Predicting Baseball Pitches
Utilizing Machine Learning to Predict The Next Pitch
Introduction
The task of hitting a baseball at the major league level is extremely difficult- consider the benchmark for a GREAT hitter is a batting avg of .300- that’s only a 30% success rate. If the batter knew what pitch the pitcher was likely to throw next, his chances of success could improve significantly. Current analysis does a poor job of telling the story of the game through data. Pitchers are more predictable than people realize — people just aren’t using the proper tools to measure them.
Based on data obtained from the current pitcher’s prior tendencies, batter’s prior tendencies, game state, and the last n-chronological pitches, we use both techniques laid out in previous studies, and our own novel methods, to build machine learning models capable of predicting the next pitch.

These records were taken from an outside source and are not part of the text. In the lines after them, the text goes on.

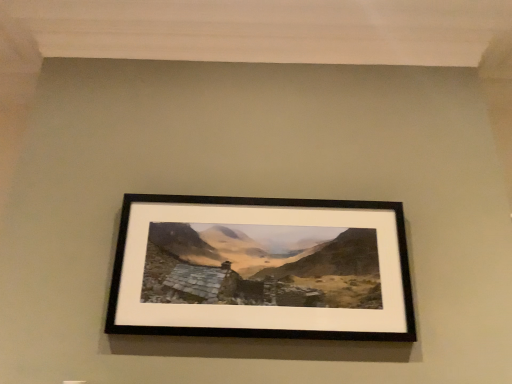
This screenshot has height=384, width=512. I want to click on black matte picture frame at center, so click(x=261, y=269).

Measure the distance between black matte picture frame at center and camera.

black matte picture frame at center and camera are 4.73 feet apart.

What do you see at coordinates (261, 269) in the screenshot? I see `black matte picture frame at center` at bounding box center [261, 269].

You are a GUI agent. You are given a task and a screenshot of the screen. Output one action in this format:
    pyautogui.click(x=<x>, y=<y>)
    Task: Click on the black matte picture frame at center
    This screenshot has width=512, height=384.
    Given the screenshot: What is the action you would take?
    pyautogui.click(x=261, y=269)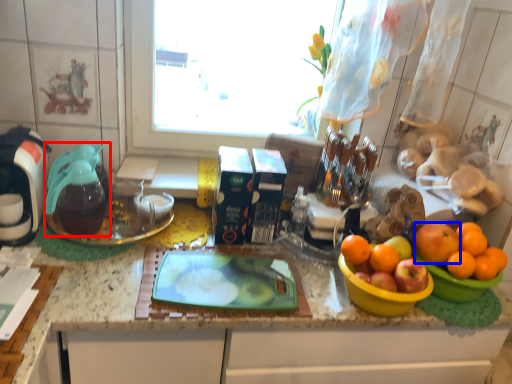
Question: Among these objects, which one is nearest to the camera, coffeepot (highlighted by a red box) or orange (highlighted by a blue box)?

Choices:
 (A) coffeepot
 (B) orange

Answer: (B)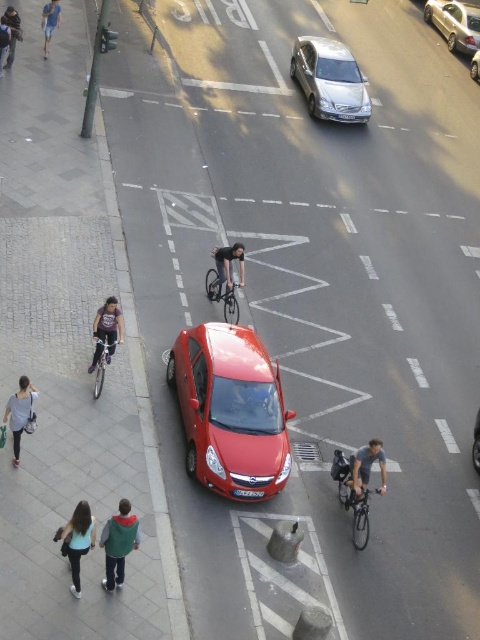
Question: Where is shiny metallic bicycle at lower right located in relation to dark gray hoodie at upper left in the image?

Choices:
 (A) right
 (B) left

Answer: (A)

Question: Does shiny metallic bicycle at lower right appear under dark gray hoodie at upper left?

Choices:
 (A) yes
 (B) no

Answer: (A)

Question: Among these points, which one is farthest from the camera?

Choices:
 (A) (314, 38)
 (B) (108, 362)
 (C) (136, 532)

Answer: (A)

Question: Estimate the real-world distances between objects in this image. Which object is closer to the denim shorts at upper left?

Choices:
 (A) green fleece jacket at lower center
 (B) glossy red car at center
 (C) shiny metallic bicycle at lower left
 (D) shiny metallic bicycle at lower right

Answer: (C)

Question: Can you confirm if denim shorts at upper left is positioned below metallic silver sedan at center?

Choices:
 (A) no
 (B) yes

Answer: (B)

Question: Among these objects, which one is farthest from the camera?

Choices:
 (A) dark gray fabric jacket at upper left
 (B) smooth skin pedestrian at center
 (C) shiny black bicycle at center
 (D) dark gray hoodie at upper left

Answer: (A)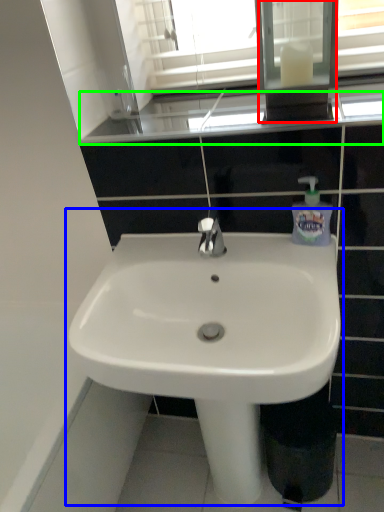
Question: Considering the real-world distances, which object is farthest from medicine cabinet (highlighted by a red box)? sink (highlighted by a blue box) or window sill (highlighted by a green box)?

Choices:
 (A) sink
 (B) window sill

Answer: (A)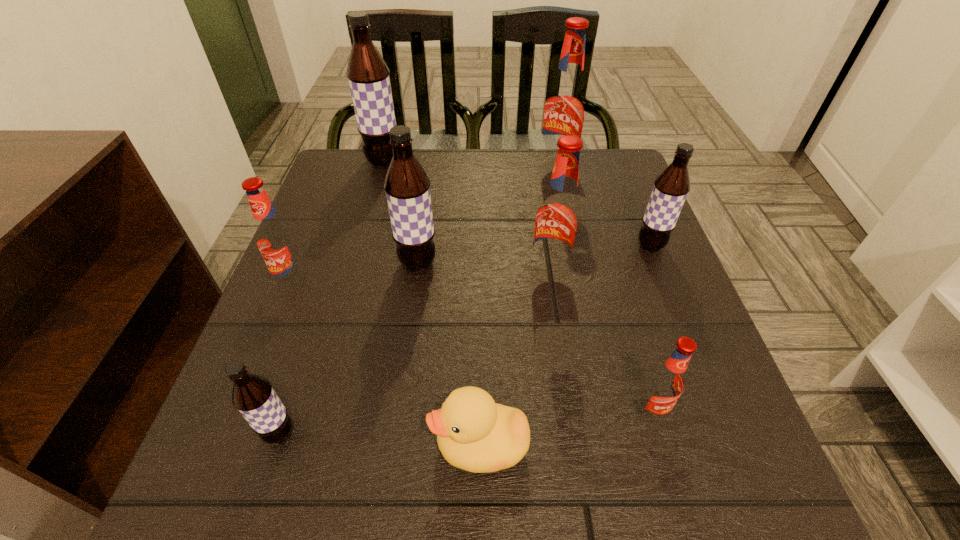
Find the location of `vacant area situated on the right of the nearest brown root beer`. vacant area situated on the right of the nearest brown root beer is located at coordinates (376, 434).

The image size is (960, 540). I want to click on vacant position located at the beak of the duck, so click(x=378, y=445).

This screenshot has height=540, width=960. In order to click on blank space located at the beak of the duck in this screenshot , I will do `click(291, 445)`.

In order to click on blank space located 0.170m at the beak of the duck in this screenshot , I will do `click(318, 445)`.

You are a GUI agent. You are given a task and a screenshot of the screen. Output one action in this format:
    pyautogui.click(x=<x>, y=<y>)
    Task: Click on the object that is at the near edge
    
    Given the screenshot: What is the action you would take?
    pyautogui.click(x=474, y=433)

This screenshot has height=540, width=960. What are the coordinates of `object present at the far left corner` in the screenshot? It's located at (368, 75).

The width and height of the screenshot is (960, 540). What are the coordinates of `object that is at the far right corner` in the screenshot? It's located at (565, 107).

The image size is (960, 540). What are the coordinates of `free space at the far edge` in the screenshot? It's located at (455, 148).

In the image, there is a desktop. Find the location of `blank space at the near edge`. blank space at the near edge is located at coordinates (323, 521).

The image size is (960, 540). What are the coordinates of `free space at the left edge` in the screenshot? It's located at (327, 239).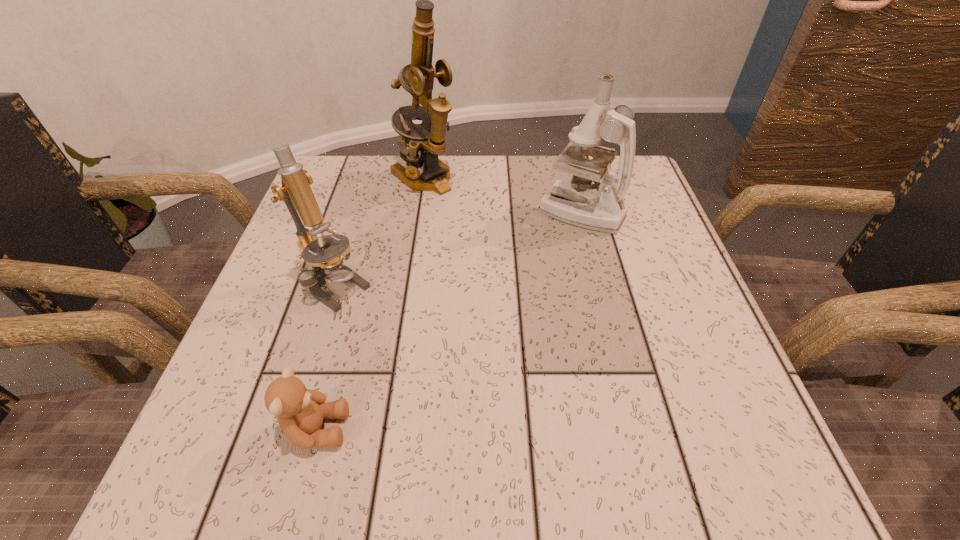
In the image, there is a desktop. At what (x,y) coordinates should I click in order to perform the action: click on free space at the near right corner. Please return your answer as a coordinate pair (x, y). The image size is (960, 540). Looking at the image, I should click on (738, 430).

Find the location of a particular element. vacant space that's between the tallest microscope and the nearest object is located at coordinates (371, 303).

Image resolution: width=960 pixels, height=540 pixels. What are the coordinates of `vacant area that lies between the rightmost microscope and the tallest object` in the screenshot? It's located at (502, 194).

Where is `vacant space that's between the rightmost object and the third farthest object`? vacant space that's between the rightmost object and the third farthest object is located at coordinates (459, 250).

Identify the location of free spot between the rightmost microscope and the second nearest object. (459, 250).

Where is `empty location between the nearest microscope and the teddy bear`? Image resolution: width=960 pixels, height=540 pixels. empty location between the nearest microscope and the teddy bear is located at coordinates (326, 359).

Image resolution: width=960 pixels, height=540 pixels. I want to click on vacant region between the tallest microscope and the rightmost object, so click(x=502, y=194).

Where is `free point between the teddy bear and the nearest microscope`? The image size is (960, 540). free point between the teddy bear and the nearest microscope is located at coordinates (326, 359).

Image resolution: width=960 pixels, height=540 pixels. I want to click on vacant area that lies between the rightmost microscope and the nearest microscope, so click(x=459, y=250).

Find the location of a particular element. vacant area that lies between the tallest object and the teddy bear is located at coordinates (371, 303).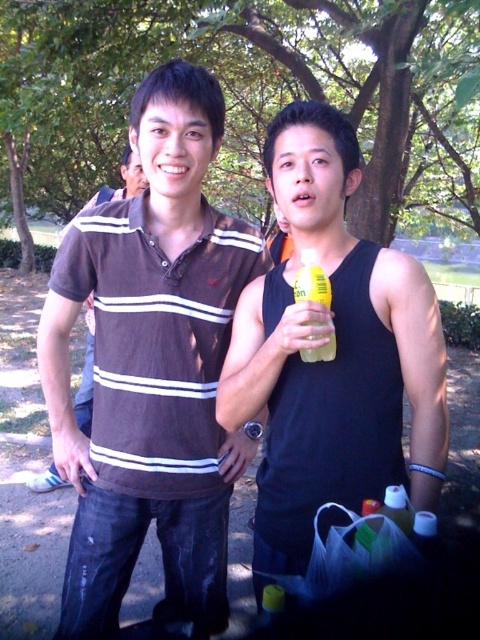
Is brown striped shirt at center positioned before yellow plastic bottle at center?

No, it is not.

Which is behind, point (90, 381) or point (316, 275)?

Point (90, 381)

You are a GUI agent. You are given a task and a screenshot of the screen. Output one action in this format:
    pyautogui.click(x=<x>, y=<y>)
    Task: Click on the brown striped shirt at center
    The height and width of the screenshot is (640, 480).
    Given the screenshot: What is the action you would take?
    pyautogui.click(x=85, y=376)

Which is above, black matte tank top at center or yellow plastic bottle at center?

Positioned higher is yellow plastic bottle at center.

Does black matte tank top at center lie behind yellow plastic bottle at center?

No, black matte tank top at center is in front of yellow plastic bottle at center.

What do you see at coordinates (336, 355) in the screenshot?
I see `black matte tank top at center` at bounding box center [336, 355].

Image resolution: width=480 pixels, height=640 pixels. In order to click on black matte tank top at center in this screenshot , I will do `click(336, 355)`.

Measure the distance from black matte tank top at center to brown striped shirt at center.

36.36 inches

Who is higher up, black matte tank top at center or brown striped shirt at center?

brown striped shirt at center is higher up.

Image resolution: width=480 pixels, height=640 pixels. What do you see at coordinates (336, 355) in the screenshot? I see `black matte tank top at center` at bounding box center [336, 355].

Where is `black matte tank top at center`? This screenshot has height=640, width=480. black matte tank top at center is located at coordinates (336, 355).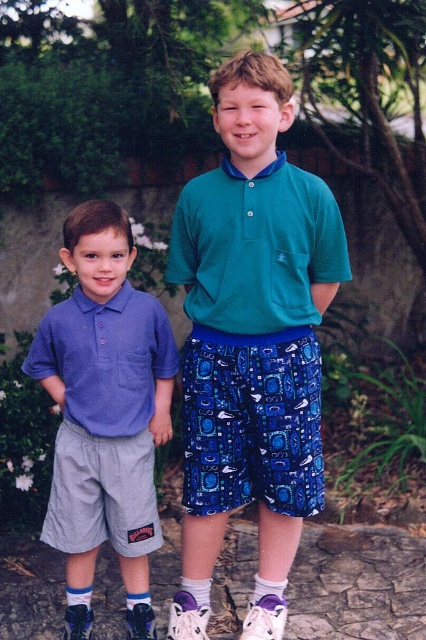
Does green matte polo shirt at center have a smaller size compared to matte blue polo shirt at center?

No, green matte polo shirt at center is not smaller than matte blue polo shirt at center.

Which is behind, point (327, 189) or point (97, 330)?

The point (97, 330) is more distant.

Does point (267, 314) lie in front of point (137, 340)?

That is True.

Locate an element on the screen. green matte polo shirt at center is located at coordinates (256, 248).

Is point (389, 605) more distant than point (271, 592)?

Yes.

Can you confirm if gray stone at lower center is positioned to the left of purple fabric sock at lower center?

Correct, you'll find gray stone at lower center to the left of purple fabric sock at lower center.

In order to click on gray stone at lower center in this screenshot , I will do `click(357, 584)`.

Who is higher up, green matte polo shirt at center or white cotton sock at lower center?

green matte polo shirt at center is above.

Is green matte polo shirt at center thinner than white cotton sock at lower center?

Incorrect, green matte polo shirt at center's width is not less than white cotton sock at lower center's.

Find the location of a particular element. Image resolution: width=426 pixels, height=640 pixels. green matte polo shirt at center is located at coordinates 256,248.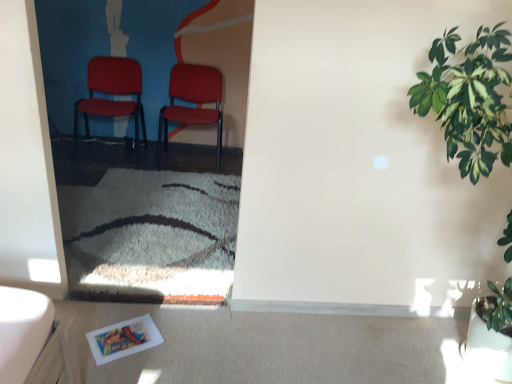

Our work is intended to form the foundation for further study, and eventually, a consumer application encapsulating the pitch prediction functionality, integrating this with other information about the current game, pitcher, and batter, and presenting all of this information within an attractive user interface. Design decisions were made with this eventuality in mind, and many components were designed to be generalizable and scaled with elastic resources.
Literature Review
We scowered the web for relavent work and found numerous studies and posts relating to the problem of predicting the next pitch, but one stood out.
Predicting the Next Pitch
By: Gartheeban Ganeshapillai and John Guttag, Massachusetts Institute of Technology
Using data compiled from a MLB STATS Inc. dataset the authors utilized pitcher specific linear support vector machines trained on input vectors from the 2008 season of 48 features and a binary label indicating the type of pitch. The model was tested on data from the 2009 season. A total of 359 individual pitchers were examined.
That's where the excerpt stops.